Répartition des charges
Entretien, travaux, impôts… la répartition entre le vendeur et l’acheteur du paiement des charges du bien vendu diffère selon le type de viager ou les clauses du contrat de vente. Dans le cas d’un viager vendu occupé avec usufruit. En l’absence de précision dans l’acte de vente, trois types de charges sont payées par le vendeur : les réparations et les charges d’entretien courant du logement sauf si le vendeur libère totalement le bien vendu, les taxes d’habitation, foncière et d’enlèvement des ordures ménagères ainsi que les factures d’énergie. En revanche, les grosses réparations sont prises en charge par l’acheteur. Si le bien est vendu en viager libre, les charges (factures d’énergie, taxes, impôts…), l’entretien courant et toutes les réparations sont à la charge de l’acheteur. La taxe foncière est également à la charge de l’acheteur qui en est redevable. En matière de fiscalité, les rentes viagères sont soumises à l’impôt sur le revenu pour une fraction de leur montant, comprise entre 30 et 70 % et décroissante avec l’âge du vendeur. En matière d’impôt sur la fortune immobilière (IFI), pour un viager occupé, le vendeur doit intégrer la valeur d’occupation du bien s’il continue de l’habiter. De son côté, l’acheteur doit intégrer à l’assiette de cet impôt la valeur du bien, déduction faite de la valeur d’occupation par le vendeur. En cas de viager libre, l’IFI sera assis donc sur l’intégralité de la valeur du bien qui doit être déclarée. En contrepartie, l’acheteur a la possibilité d’inscrire au passif de son IFI la valeur capitalisée de la rente qu’il verse à son vendeur. Si le vendeur réalise une plus-value, celle-ci est taxable sauf dans le cas de la vente en viager d’une résidence principale. Pour calculer, le prix de vente et le prix de revient, il convient de prendre en compte le montant de la rente. Pour le vendeur, le prix de vente retenu correspond au montant du bouquet augmenté de la valeur en capital de la rente perçue.
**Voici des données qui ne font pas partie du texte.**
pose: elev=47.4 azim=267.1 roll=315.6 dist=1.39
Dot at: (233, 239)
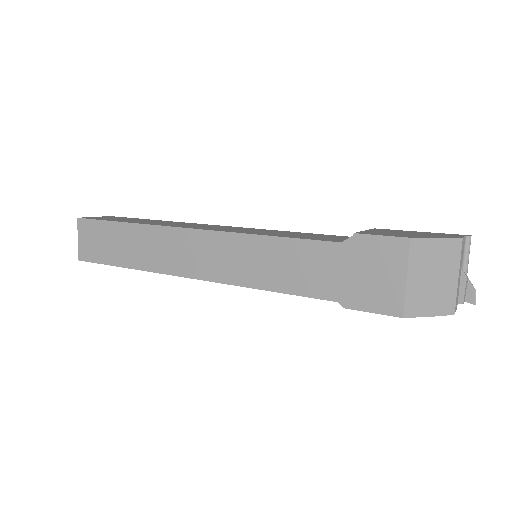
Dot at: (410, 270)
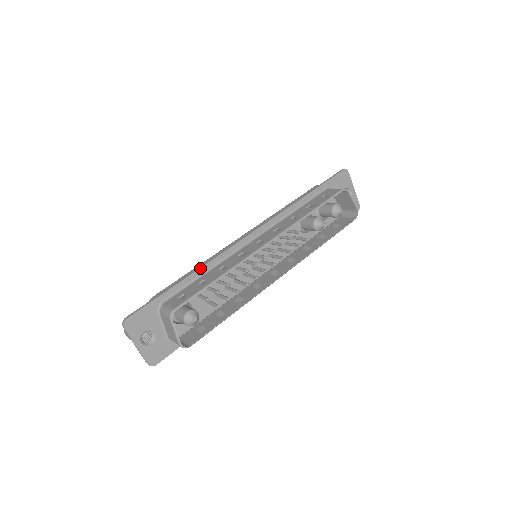
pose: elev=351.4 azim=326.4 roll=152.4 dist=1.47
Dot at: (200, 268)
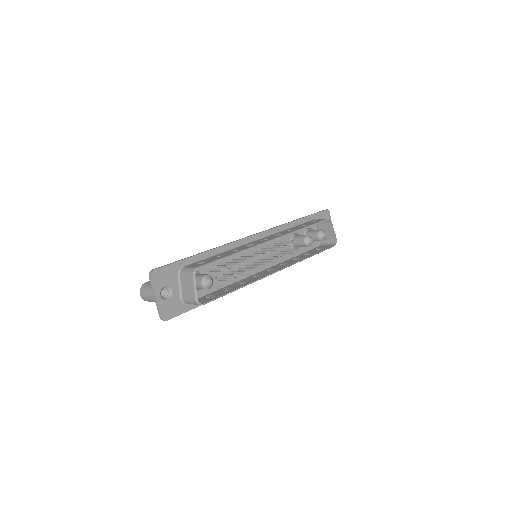
Dot at: (216, 248)
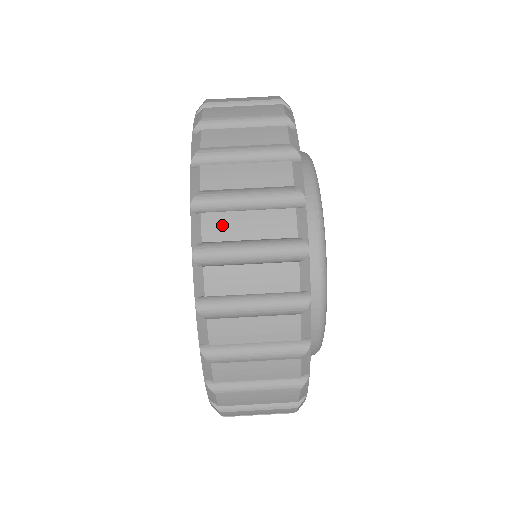
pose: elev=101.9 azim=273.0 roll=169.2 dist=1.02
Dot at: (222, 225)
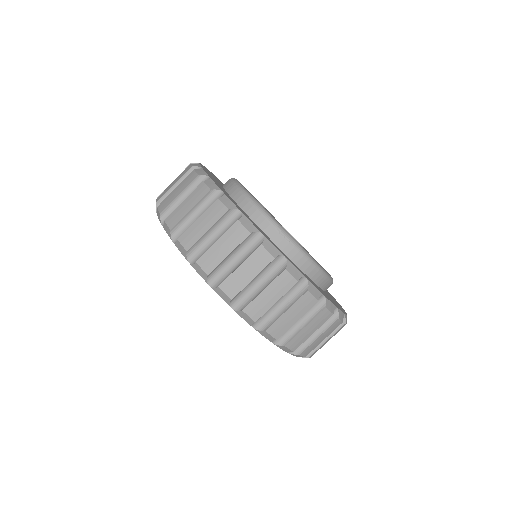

Pour l’acquéreur, le calcul du prix de revient du bien acquis en viager consiste à additionner le montant du bouquet, les rentes versées jusqu’à la vente et le capital correspondant aux rentes à payer si le vendeur n’est pas décédé. Les droits de mutation et frais de notaire sont calculés selon les mêmes taux que pour une vente classique. L’assiette pour le calcul des droits correspond alors au montant du bouquet augmenté de la valeur capitalisée des rentes dues.